Jack Bernard, the first director of Health Planning for the state of Georgia, has been a senior level executive with several national health care firms. A Republican, he's a former chairman of the Jasper County Board of Commissioners.
Jack Bernard, the first director of Health Planning for the state of Georgia, has been a senior level executive with several national health care firms. A Republican, he's a former chairman of the Jasper County Board of Commissioners.

Credit: contributed

Credit: contributed

Ralston also worried about voting fraud.

He was wrong. According to the Republican Georgia Secretary of State, we had a very fair election with virtually no fraud.

However, Georgia Democrats had record turnout, electing two Democratic senators and giving Joe Biden Georgia’s electoral votes as well.

So now the partisan Georgia legislature’s passed a bill to restrict voting. The implausible explanation is that GOP legislators want to limit potential fraud. Of course, we all realize that the GOP’s real goal is to reduce the number of Democrats voting before the GOP loses the governorship and the legislature as well, due to changing demographics and the more-progressive views of many urban/suburban voters.
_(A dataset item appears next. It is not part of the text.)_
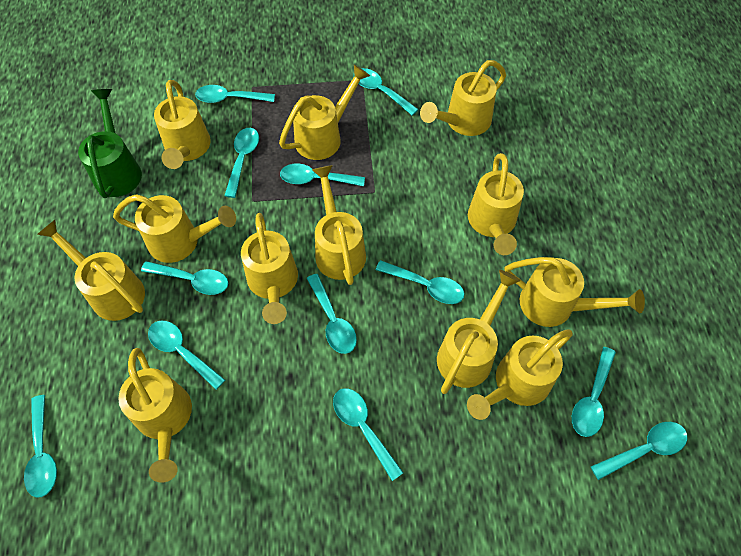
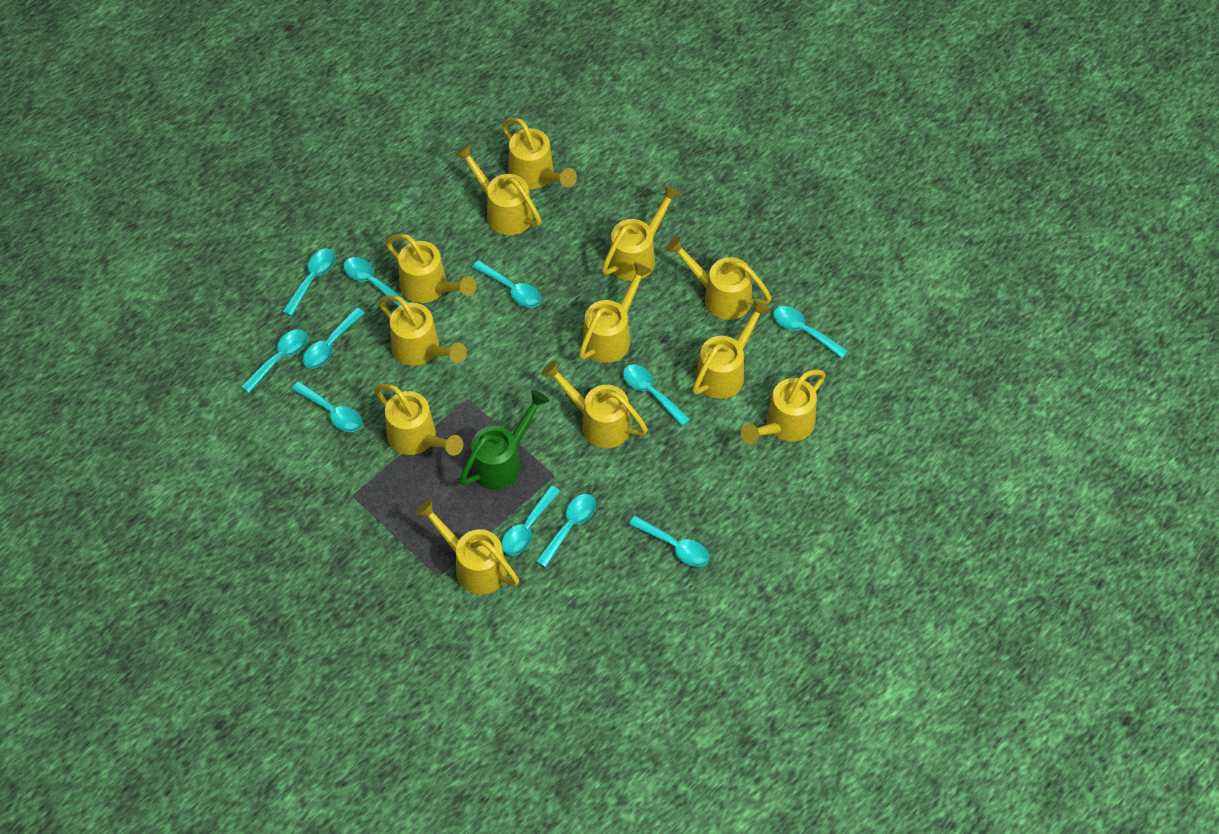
turquoise spoon: [24,395,57,498] [141,261,228,295] [148,321,225,390] [195,85,275,103] [224,128,259,198] [280,164,365,186] [306,274,357,354] [333,388,404,481] [358,68,419,116] [376,260,464,304] [572,347,616,437] [591,422,687,480] = 12 -> [241,329,308,393] [282,248,335,316] [292,381,362,432] [303,307,364,368] [343,257,409,307] [472,260,542,308] [501,485,560,555] [536,494,596,567] [623,364,690,426] [629,515,709,567] [773,306,848,358] = 11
This sort of “Jim Crow” voter suppression of minorities in Georgia and other Southern states is not new, as any student of history can affirm. After the Civil War came Reconstruction and blacks were finally given the right to vote under the Constitution. Subsequently, many Black Americans were elected to state and national offices.

This initial success of Black Americans led to white resentment and a violent backlash in the Southern states. Thus, we entered a period in which we had physical intimidation of black voters in Southern states by the KKK and others, as well as obviously racist efforts to contain black voting through discriminatory measures such as the poll tax and rigged literacy tests.
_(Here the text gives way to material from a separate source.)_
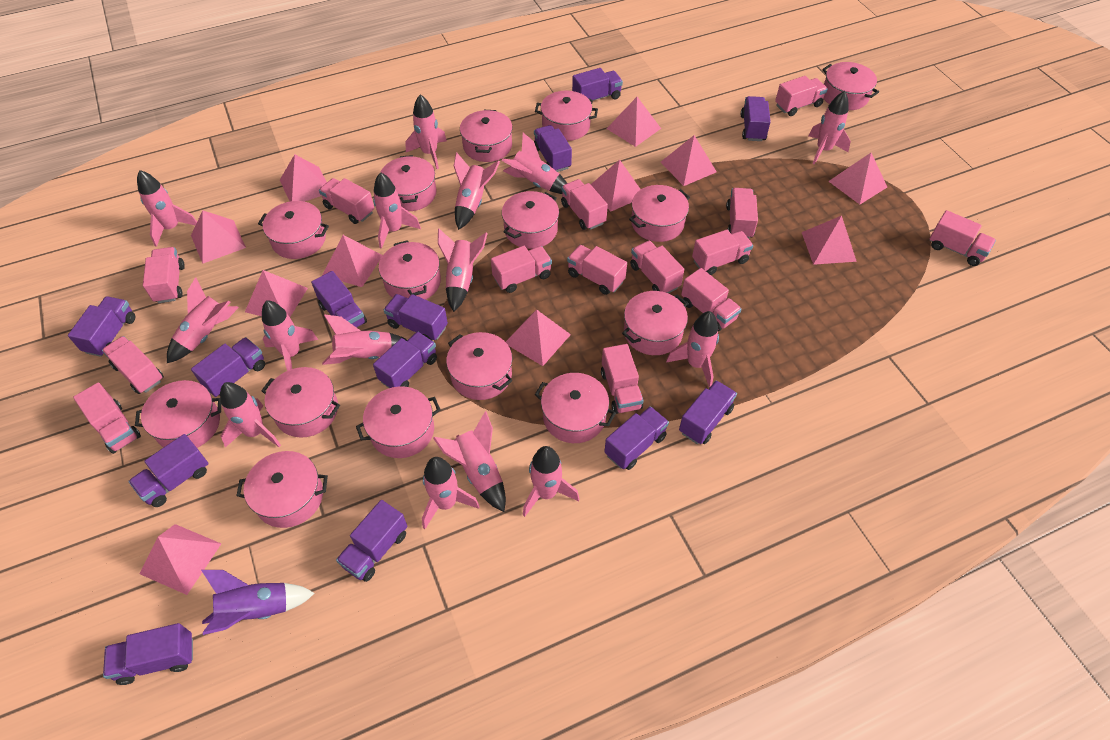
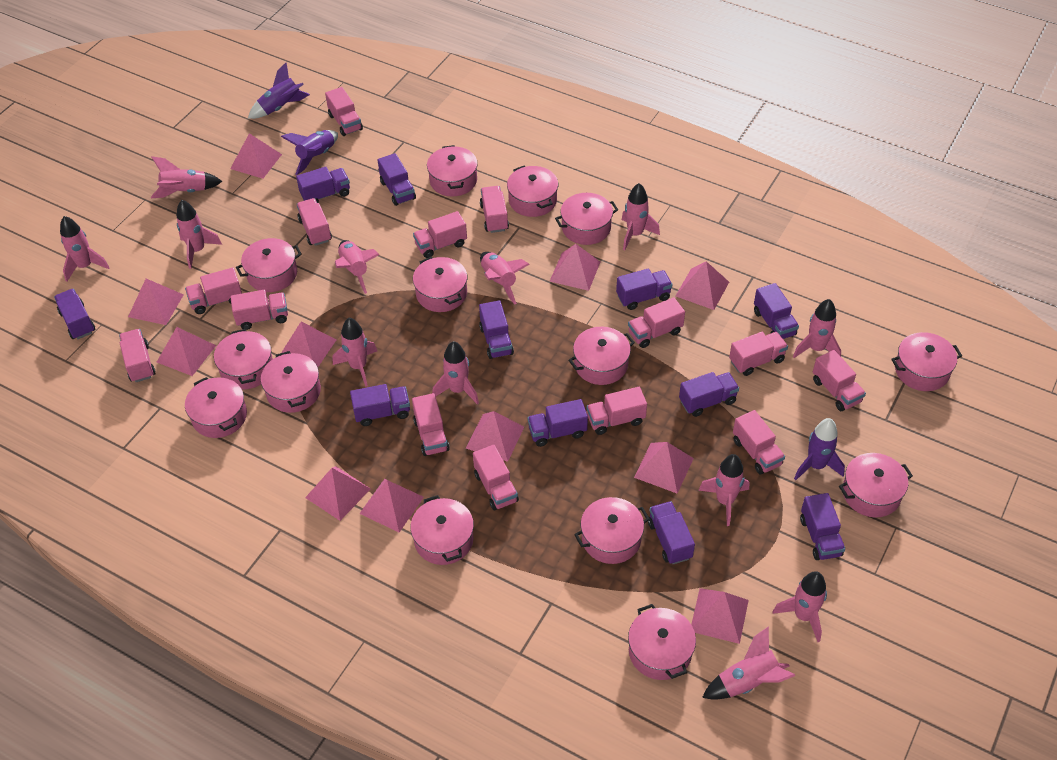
pink pot: [135,380,222,448] [236,451,328,528] [258,201,329,259] [261,367,340,438] [356,386,441,458] [379,240,441,300] [381,155,436,211] [446,332,512,400] [460,110,513,162] [502,191,559,249] [535,91,598,141] [535,373,616,443] [622,291,688,355] [629,185,690,242] [822,62,879,110] = 15 -> [185,377,247,438] [214,329,273,389] [236,238,302,292] [261,351,321,413] [410,495,474,565] [413,257,467,312] [427,145,478,197] [507,166,558,217] [555,193,618,245] [568,327,635,385] [574,497,650,564] [628,604,696,680] [839,453,913,517] [891,332,962,391] = 14
pink rocket: [137,170,197,247] [167,277,239,363] [220,382,281,447] [262,300,318,371] [322,314,407,365] [373,172,421,249] [405,94,447,169] [422,457,480,529] [433,411,506,512] [438,229,488,312] [454,152,500,230] [502,133,567,194] [523,446,579,517] [666,311,719,388] [809,91,851,165] = 15 -> [60,216,110,282] [151,156,223,198] [176,200,222,269] [333,318,377,387] [335,240,380,294] [432,341,479,405] [480,252,530,305] [622,183,660,250] [698,454,749,526] [702,626,795,700] [772,571,827,642] [793,299,841,358] = 12
purple rocket: [201,570,315,635] = 1 -> [248,63,310,119] [281,130,338,175] [794,418,845,480] = 3
purple truck: [68,296,135,357] [103,623,193,685] [128,434,209,507] [191,337,265,397] [311,271,367,328] [336,500,407,582] [373,332,437,388] [384,294,448,341] [534,125,572,172] [572,68,623,104] [604,406,669,470] [679,380,737,444] [741,96,771,141] = 13 -> [54,289,96,339] [296,167,350,203] [350,384,410,426] [378,153,416,206] [479,300,514,359] [528,399,588,447] [616,269,672,310] [648,501,695,564] [679,372,739,417] [754,283,799,339] [800,493,845,560] = 11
After nearly a century of this unconstitutional abuse of black voters, Southern Democrat President Lyndon Johnson led Congress to pass the 1965 Voting Rights Act. LBJ was correct in that its passage would mean that the South would leave the Democratic Party. However, the law itself worked well, in large part due to the fact that Southern states had to run their voting practices before the federal government before enacting them. Black voter registration and participation swelled.

However, in a startling 5-4 partisan 2013 ruling, the U.S. Supreme Court eviscerated the nearly 50-year-old law. SCOTUS stated federal reviews were no longer needed because times had changed, thus throwing open the doors to Southern state efforts to reduce black voting. Since that time, Republican legislatures across the nation, especially in the South, have been actively engaged in clear voter suppression.

Gov. Kemp of Georgia has been a past beneficiary of voter suppression via his historic voter purges when he was secretary of state. These purges disproportionately reduced black voters. Therefore, it was no surprise that Gov. Kemp quickly signed Senate Bill 202, an anti-voting bill which harks back to the bad old days of Jim Crow.

Among other things, the law requires IDs for absentee voting. The time period for absentee and in-person voting is also reduced. And drop boxes for absentee voting are restricted. It also disenfranchises voters who may have voted in their county, but at an incorrect polling location.

Furthermore, it violates the GOP rule of letting local government run its own affairs. This law creates a State Elections Board, which essentially controls county elections.

Theoretically, Congress could pass H.R. 1, a national voting rights act, negating the effects of the Georgia law. However, 60 Senate votes are required to pass the law due to the filibuster. It’s very doubtful that 10 GOP senators will vote for it. Or that 50 Democrats will vote to end the filibuster rule entirely.

The last resort is the courts, specifically the U.S. Supreme Court. However, this court is highly politicized, with 6 conservatives versus 3 liberals. The possibility of two conservatives standing up for voting rights is remote.

The Georgia GOP will win this battle, but not the war. Georgia’s demographics are changing rapidly. When they change enough, the GOP will be voted out of power for good.

Jack Bernard was the first director of health planning for Georgia. A Republican, he’s a former chairman of the Jasper County Commission.